We are active members of the California Institute for Quantitative Biosciences (QB3) and the Berkeley Stem Cell Center, with students in several departments including the UC Berkeley-UCSF Graduate Group in Bioengineering, Berkeley’s Biophysics Graduate Group, and Mechanical Engineering.

Node-Pore Sensing

Chang Chen, Andre Lai, Rachel Rex, Taylor Thomsen, Woochul Kim, Emilie Petit, William Rosas-Liu

Node-Pore Sensing (NPS) is a label-free technique we developed that can immunophenotype and mechanical phenotype single cells.  We are advancing NPS such that immunophenotyping and mechanophenotyping can be performed within a single platform.  Our collaborators include:  Prof. Michael Lusting in EECS, with whom we are encoding our devices with codes used in radar, Wi-Fi, and telecommunications for real-time analysis and coincidence correction; Prof. Mark LaBarge from the City of Hope, with whom we are using mechano-NPS and machine learning to differentiate young vs. old human mammary epithelial cells (HMECs) and subsequently assess breast cancer risk; and Prof. Amanda Randles from Duke University, who is developing a "digital twin" of mechano-NPS to widen the scope of measured cell biophysical markers.

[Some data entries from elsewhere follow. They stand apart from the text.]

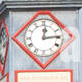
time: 12:14
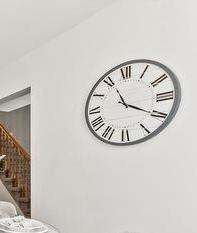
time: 11:19
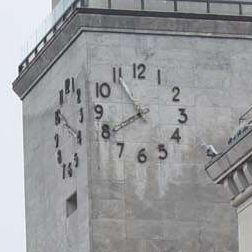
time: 7:54
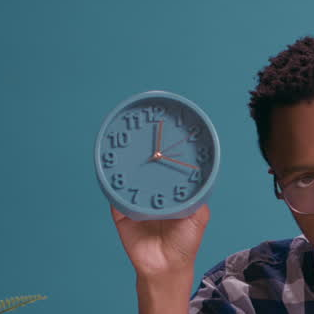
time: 12:18
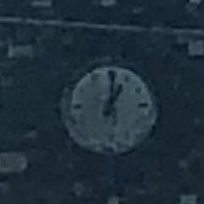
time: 1:01
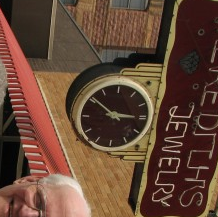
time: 2:51
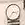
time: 7:15
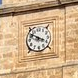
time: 3:50
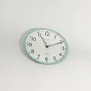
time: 11:10
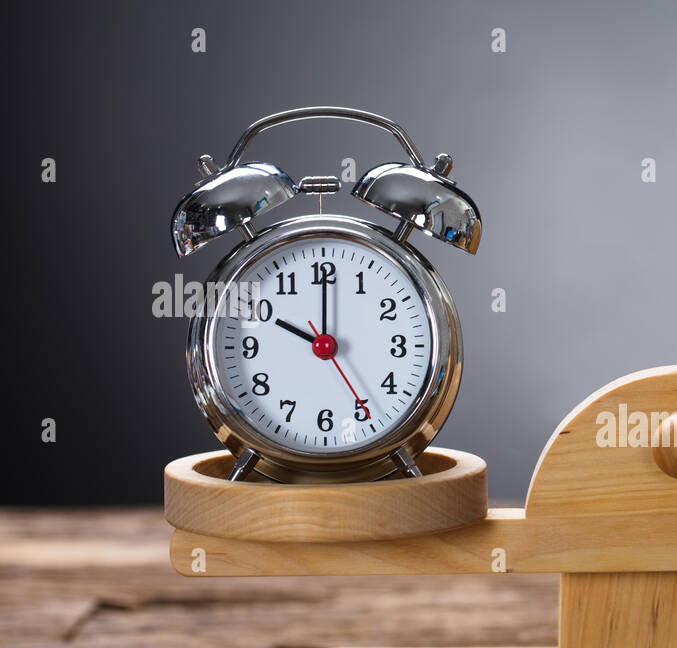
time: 10:00
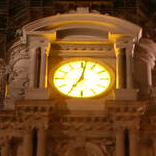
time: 7:01
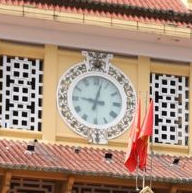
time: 9:02
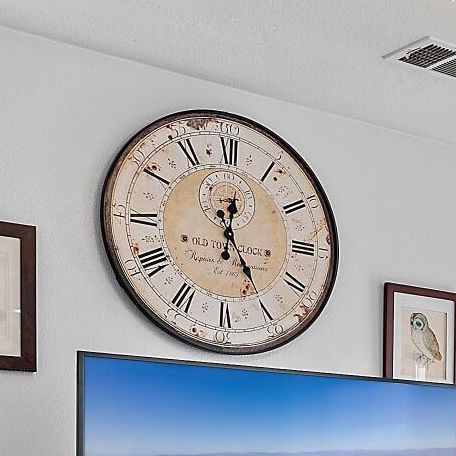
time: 12:24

Extracellular Vesicle-Based Liquid Biopsy

Corey Pierce

We are developing a method to screen and quantify subpopulations of extracellular vesicles displaying tumor-specific protein markers.  Our method could be used to monitor cancer patients and detect resistance to therapy.

Studying the tumor microenvironment using high-throughput DNA-directed cell patterning

Pritika Acharya, Trinity Ellis, Maia Jeanneau,

DNA-directed cell patterning facilitates the high-resolution fabrication of different cellular systems in a high-throughput fashion. We are using this technique to study the contributions of different cell types to the tumor microenvironment.  We are particularly interested in the influence of the immune cells in the breast tumor microenvironment, how different microenvironmental cells induce or support the epithelial-mesenychmal transition, and how microenvironmental factors govern the immunosuppressive mesenchymal stem cells.

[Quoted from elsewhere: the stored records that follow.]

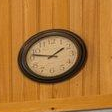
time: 1:47
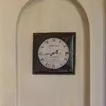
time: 7:43
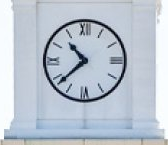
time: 10:38
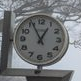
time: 12:55
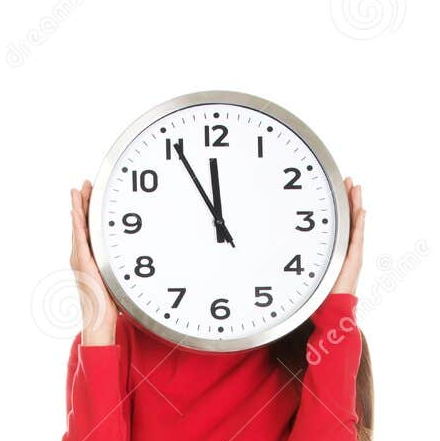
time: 11:55
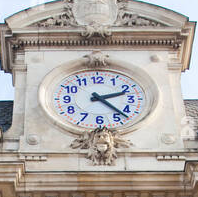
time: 2:22
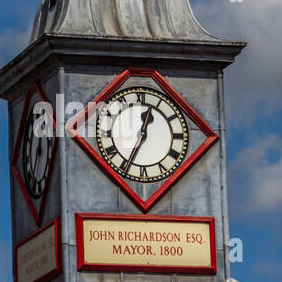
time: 12:34
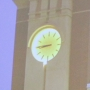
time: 8:44
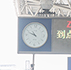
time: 10:48
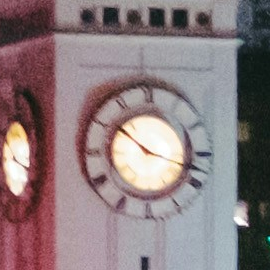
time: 10:17
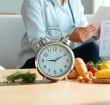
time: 9:10
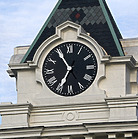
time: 6:54
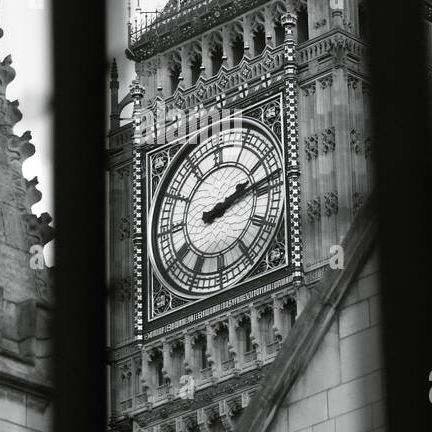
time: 2:13
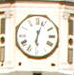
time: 6:03
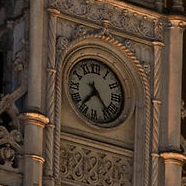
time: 7:23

Engineering Strategies for Studying the Neural Stem-Cell Niche

Olivia Scheideler

In a collaboration with Prof. David Schaffer (Chemical and Biomolecular Engineering), we are developing new DNA-based patterning technologies that enable us to dissect the complex mechanisms of niche signals on instructing single neural stem-cell fate decisions. 

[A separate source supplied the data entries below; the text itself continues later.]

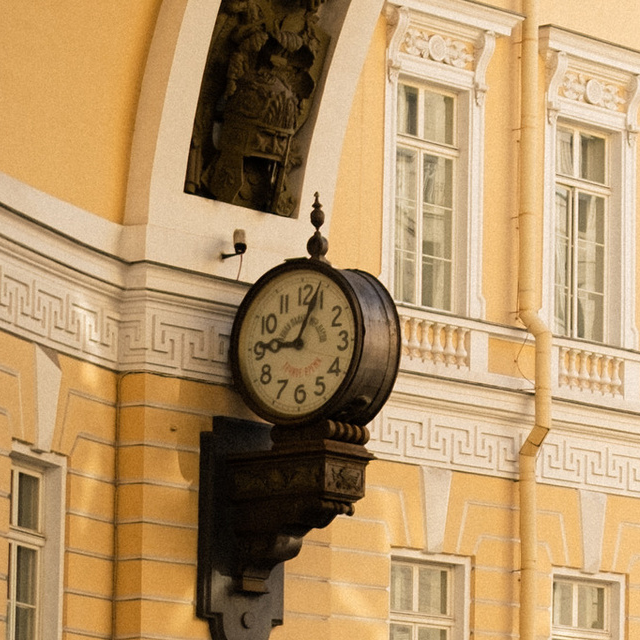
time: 9:03
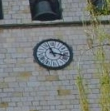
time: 11:16
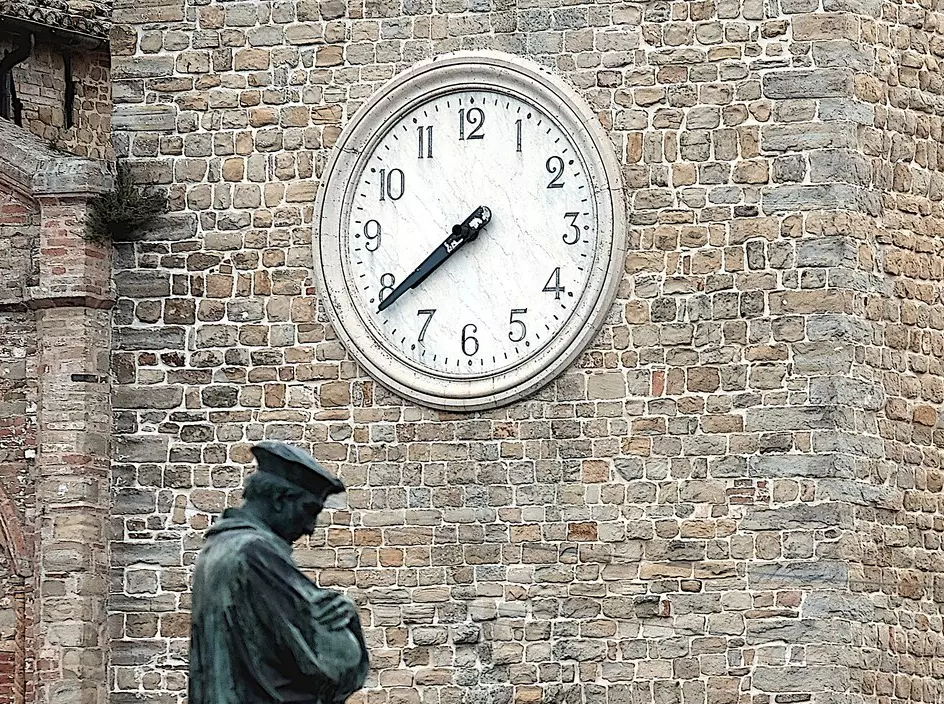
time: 7:38
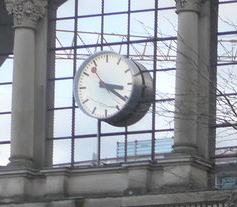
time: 3:21
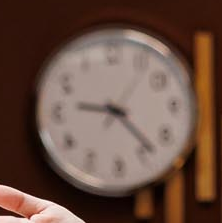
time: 9:23
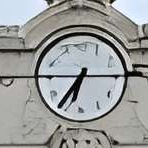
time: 6:36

Patterning in Three Dimensions

We are developing methods to extend our high-throughput DNA patterning platform to three-dimensions.

Accelerated Aging in Cerebral Organoids

Stephanie Eberly\

A critical limitation of using brain organoids to study aging mechanisms and to model neurodegenerative disease is that the neurons/tissue are immature, representing those of a fetal brain. To expand the reach of organoid technologies, we are developing cerebral organoids that undergo accelerating aging. Our success will enable researchers to investigate the real-time development and progression of age-associated neurodegenerative diseases such as Alzheimer’s, Parkinson’s, or Lou Gehrig’s disease.